◆ **Excerpted passage**:
==============================

At first glance, the import restrictions may look like typical protectionist trade measures that can be seen elsewhere in the world. But lying beneath the surface of the current issue is the bitter legacy of a feudal hierarchy and an historical pattern of discrimination. Under the WTO, international pressure has grown for Japan to take drastic measures to further liberalize its imports of foreign leather products, as well as agricultural ones.
The World Trade Organization’s ministerial meeting in Hong Kong in December made only modest progress towards the goal of expansion of free trade. Trade ministers from 149 countries failed to strike a deal on a framework for further liberalizing trade in goods and services. Instead they pledged to work out such a deal by the end of April in hopes of meeting the end-2006 target deadline.
When the current Doha round of WTO negotiations was launched in November 2001 at the WTO ministerial meeting in Doha, Katar, January 2005 was set as the target date for its conclusion. But the ministerial meeting, held in Cancun, Mexico in September 2003, collapsed due to sharp differences, and the target date was pushed back until the end of 2006. The target is based on the fact that the US president will lose his "fast-track" negotiating authority to ease Congressional passage for any trade deal through July 2007.

==============================

◆ **Objective 1**:
According to the passage on WTO trade talks, trade ministers from how many countries attended the Hong Kong ministerial meeting?
◆ **Objective 2**:
Continue the passage on WTO trade negotiations and Japan's leather import restrictions from its final sentence.

(Dataset items)

==============================

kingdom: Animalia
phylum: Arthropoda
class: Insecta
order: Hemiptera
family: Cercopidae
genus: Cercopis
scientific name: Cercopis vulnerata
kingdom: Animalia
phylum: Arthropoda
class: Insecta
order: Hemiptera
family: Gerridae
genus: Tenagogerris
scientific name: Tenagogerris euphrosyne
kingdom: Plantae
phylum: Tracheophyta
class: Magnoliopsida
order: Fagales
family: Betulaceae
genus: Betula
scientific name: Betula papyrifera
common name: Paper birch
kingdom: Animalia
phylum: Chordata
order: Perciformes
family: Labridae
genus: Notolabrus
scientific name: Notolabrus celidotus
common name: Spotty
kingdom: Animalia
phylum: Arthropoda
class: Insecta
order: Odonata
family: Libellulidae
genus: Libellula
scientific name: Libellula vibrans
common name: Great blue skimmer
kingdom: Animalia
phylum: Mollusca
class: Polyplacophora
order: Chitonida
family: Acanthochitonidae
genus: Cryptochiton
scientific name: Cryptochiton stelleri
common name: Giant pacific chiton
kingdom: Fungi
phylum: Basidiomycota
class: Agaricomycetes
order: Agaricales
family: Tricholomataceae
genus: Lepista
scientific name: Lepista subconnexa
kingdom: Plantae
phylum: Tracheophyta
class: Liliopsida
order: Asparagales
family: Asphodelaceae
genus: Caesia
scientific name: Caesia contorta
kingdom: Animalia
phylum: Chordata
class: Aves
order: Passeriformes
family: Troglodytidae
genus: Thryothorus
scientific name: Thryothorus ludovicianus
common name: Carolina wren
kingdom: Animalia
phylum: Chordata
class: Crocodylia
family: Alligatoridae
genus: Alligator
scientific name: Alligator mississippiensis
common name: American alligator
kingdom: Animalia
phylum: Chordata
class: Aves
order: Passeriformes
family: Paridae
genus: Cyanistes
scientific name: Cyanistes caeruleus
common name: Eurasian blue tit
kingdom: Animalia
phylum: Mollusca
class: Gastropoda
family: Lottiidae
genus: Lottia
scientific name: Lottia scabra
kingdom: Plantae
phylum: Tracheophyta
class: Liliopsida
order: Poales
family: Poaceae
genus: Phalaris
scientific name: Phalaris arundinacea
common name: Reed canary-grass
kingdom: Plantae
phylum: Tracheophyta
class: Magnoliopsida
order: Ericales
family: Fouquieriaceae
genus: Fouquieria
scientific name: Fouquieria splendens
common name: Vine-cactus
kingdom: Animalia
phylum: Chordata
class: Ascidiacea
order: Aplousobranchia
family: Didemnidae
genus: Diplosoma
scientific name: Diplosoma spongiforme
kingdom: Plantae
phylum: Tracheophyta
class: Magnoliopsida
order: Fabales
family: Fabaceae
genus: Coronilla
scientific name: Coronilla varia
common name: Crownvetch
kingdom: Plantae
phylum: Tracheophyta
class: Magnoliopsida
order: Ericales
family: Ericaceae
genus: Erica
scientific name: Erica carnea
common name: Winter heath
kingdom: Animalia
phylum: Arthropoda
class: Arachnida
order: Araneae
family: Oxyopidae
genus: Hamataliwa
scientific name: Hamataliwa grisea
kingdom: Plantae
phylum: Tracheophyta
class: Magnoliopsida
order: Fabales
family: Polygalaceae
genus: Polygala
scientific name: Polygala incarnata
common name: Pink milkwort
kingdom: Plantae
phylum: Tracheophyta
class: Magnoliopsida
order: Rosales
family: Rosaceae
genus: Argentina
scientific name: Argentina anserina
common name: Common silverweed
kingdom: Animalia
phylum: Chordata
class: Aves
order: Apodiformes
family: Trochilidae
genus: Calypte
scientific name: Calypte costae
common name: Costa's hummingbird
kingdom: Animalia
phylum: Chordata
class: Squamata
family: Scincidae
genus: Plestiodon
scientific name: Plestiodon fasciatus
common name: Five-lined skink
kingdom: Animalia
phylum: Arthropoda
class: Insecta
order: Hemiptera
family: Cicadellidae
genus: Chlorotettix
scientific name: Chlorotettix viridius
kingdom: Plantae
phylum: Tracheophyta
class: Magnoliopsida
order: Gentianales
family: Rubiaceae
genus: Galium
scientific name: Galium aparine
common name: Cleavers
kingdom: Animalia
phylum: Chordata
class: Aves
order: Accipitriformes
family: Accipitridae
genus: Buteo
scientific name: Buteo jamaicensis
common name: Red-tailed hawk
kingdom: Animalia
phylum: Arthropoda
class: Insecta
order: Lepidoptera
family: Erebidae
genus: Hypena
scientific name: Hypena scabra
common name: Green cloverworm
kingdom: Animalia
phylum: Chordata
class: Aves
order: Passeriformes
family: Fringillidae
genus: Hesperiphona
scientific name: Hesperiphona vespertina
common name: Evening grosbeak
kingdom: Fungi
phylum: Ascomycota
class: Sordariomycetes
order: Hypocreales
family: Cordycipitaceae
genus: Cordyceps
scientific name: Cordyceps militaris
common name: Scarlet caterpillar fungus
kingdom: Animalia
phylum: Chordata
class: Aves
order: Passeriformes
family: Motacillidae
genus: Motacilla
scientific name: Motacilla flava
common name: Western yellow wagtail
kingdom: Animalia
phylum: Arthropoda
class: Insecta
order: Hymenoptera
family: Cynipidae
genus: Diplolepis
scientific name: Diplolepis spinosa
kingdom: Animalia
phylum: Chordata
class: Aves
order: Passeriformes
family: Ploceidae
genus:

==============================

◆ **Exercise response 1**:
149

◆ **Exercise response 2**:
The biggest sticking point throughout the Doha round has been agriculture. WTO members remain sharply split over the extent to which barriers to freer cross-border movement of farm produce, such as national subsidies for domestic farmers, export subsidies and high import tariffs, should be eliminated, especially in richer industrialized members. If this primarily reflects a North-South split, the question has also pitted industrialized WTO members, including the United States, the European Union and Japan, against each other.
Japan is on the defensive in the negotiations on agricultural trade liberalization. It is vehemently resisting a proposal supported by many WTO members for setting a ceiling on the import tariffs for farm products because it wants to keep those tariffs, especially for rice, as high as possible to shield weak and internationally uncompetitive domestic farmers from a flood of cheaper imports. For Japan, rice is the most politically sensitive item, and its growers are heavily protected by a whopping tariff of 490% slapped on imported rice. Moreover, the long-ruling Liberal Democratic Party has long relied disproportionately on the rural vote.
In the negotiations on market access for non-farm products, however, Japan is on the offensive. It is clamoring for a complete elimination of import tariffs in many areas where Japan has a competitive advantage, such as automobiles and consumer electronics.
But even here, there are a few exceptions. Japan is dead set against fully liberalizing imports of leather products, including leather footwear, as well as those of forestry and marine products, which are being dealt with in the WTO's negotiating group on non-agricultural market access.
In the previous Uruguay round of negotiations, which was concluded in late 1993, Japan agreed to lower import tariffs for mining and manufacturing goods to an average of 1.5%, the lowest level among major industrialized economies. Leather products were excluded from the sharp reductions.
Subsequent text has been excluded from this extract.